She couldn’t remember how she got here, but we all knew very well. She was the reason we were here, the main attraction.


Looking around the room, she imagined the wedding that never was. That one party where everybody actually turned up, the party where you know everybody, where you could sit happily at any table. Her brother had a wedding like that, although she never did. But today it was like that. It was her day. Everybody was here for her.


Jamesy was reading her favourite poem, clearly confused by an unfamiliar surge of feeling. Her thought was to comfort him and tell him that it was okay, although she would never have said that to him in reality. She would have sat with him, watching his videos, and he would have been comforted like that.


Jamesy hated being out of control. When emotions came out of him they usually exploded like lava from a volcano. Now she could see them bubbling inside him like a pot with a heavy lid on. She wanted to help him, but at the same time the desire wasnt real.


Colin was sitting in the front row, still athletic and handsome, and some way less tense than when they had been together. He was looking at the floor, trying to make sense of seventeen years of marriage and three children. And the connection they shared in the years after. She smiled. Colins chances of making sense of life were less than average. The experience of even trying was probably new to him, but credit to him, he seemed to be giving it a good old go.


That long episode with Colin had been significant hadn’t it? If for nothing else then for the children, because the children made sense, they meant it was all worth it, even that it was meant to be. All together though the relationship with Colin wasn’t good. He needed her to look up to him. And she did until she didn’t and after that they did not have the skill or the will to adjust to the new reality.

He was bad to her. Looking back on it after time though it didnt seem to matter, the confusion, the tension, the drinking, forced sex, the punch? It didn’t mean anything. Or did it? Surely it did because if that does not matter then what does? But looking back on it, all that did not seem to matter.


And next to Colin was mum. She always described mum as a funny old thing. Not funny ha ha, but not funny weird either. Funny like the myth of Sisyphus, a wry existential smile, rather than a laugh.

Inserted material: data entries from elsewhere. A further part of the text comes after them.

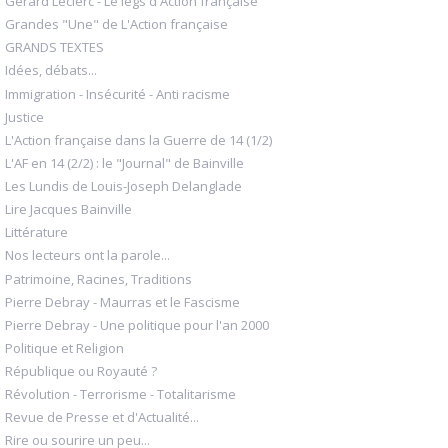
Gérard Leclerc - Le legs d'Action française
Grandes "Une" de L'Action française
GRANDS TEXTES
Idées, débats...
Immigration - Insécurité - Anti racisme
Justice
L'Action française dans la Guerre de 14 (1/2)
L'AF en 14 (2/2) : le "Journal" de Bainville
Les Lundis de Louis-Joseph Delanglade
Lire Jacques Bainville
Littérature
Nos lecteurs ont la parole...
Patrimoine, Racines, Traditions
Pierre Debray - Maurras et le Fascisme
Pierre Debray - Une politique pour l'an 2000
Politique et Religion
République ou Royauté ?
Révolution - Terrorisme - Totalitarisme
Revue de Presse et d'Actualité...
Rire ou sourire un peu...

It was impossible for her to unravel the strands of love and care and neglect and damage and goodness that made up mum, and it was also impossible to for her stop trying, she needed to make sense of it all. She would think about other things, but her mind would be drawn back to mum like a tongue to a broken tooth.


Be grateful for what is good don’t worry about the rest. That is what mum would say.

She asked mum as she sat there - why didn’t you ever help with the children? I know, its because of what you went through, you shut up shop at the feelings store, you had no more capacity for living through difficult times? I get it. But I needed help with the children, your grandchildren! I needed your help and I did not get it. I can’t forgive you for that. And I love you. That is what she said to mum.


Now everybody was sitting thoughtfully as her favourite classical music played and a slideshow of pictures were projected on the wall. Guests smiled subtly as they saw themselves with her in different places at different times. She noticed and smiled too.

This was gratifying, it was significant. This room was up in the hills, in the proverbial middle of nowhere. Nobody had been forced to come, but they all had, because they wanted to. They wanted to be with her, so many people. She had lived a good life and people wanted to be there to show how they felt about her. That matters doesnt it? Before she would have cried, but there was no crying now.


When you live in the same place, relationships develop over twenty, thirty years and certain people become a big part of your life, Friendship is shared, then not, and then again. There was a betrayal of trust that could not be forgiven, but it was forgiven in time, because these are not the things that really matter.


Fourty long relationships in one room. It was too much to process She had been told before her wedding that the day itself would be like that, a blur, too much to digest in real time. But, they said, the details would live with her and she could play them all back later. She expected that this event would be something like that. Except ……


The guests had now left the main room and were standing in the foyer. She wanted to be with Jane, and Susuan, and Polly, just to have a bit of time with them, hear what they were saying. It was a good party. People were lingering, nobody was in a hurry to go, even though they all had their coats on. Mum was overcompensating for her social awkwardness by being friendly in a quite unnatural way. Barry’s son was feeling special in a new suit and talking confidently to strangers. Barry was laughing with Colin for the first time in twenty-five years. People stayed in the foyer for a good five minutes, ten, twenty?


Then a new group arrived and everybody left gradually but surely with smiles and waves and cries of ‚see you at the house‘. This referred to the house that she had designed and built, a cathedral of light and glass, where she could still feel that she was outside even when she was in.

That is where they were going, but she couldn’t go to the house with them. She had to stay here with the body. So she said goodbye for the last time as we left.

Thanks for coming everybody, she said. Goodbye!

Nobody could hear her or see her. But I said goodbye. Goodbye Sophie! Thanks for everything!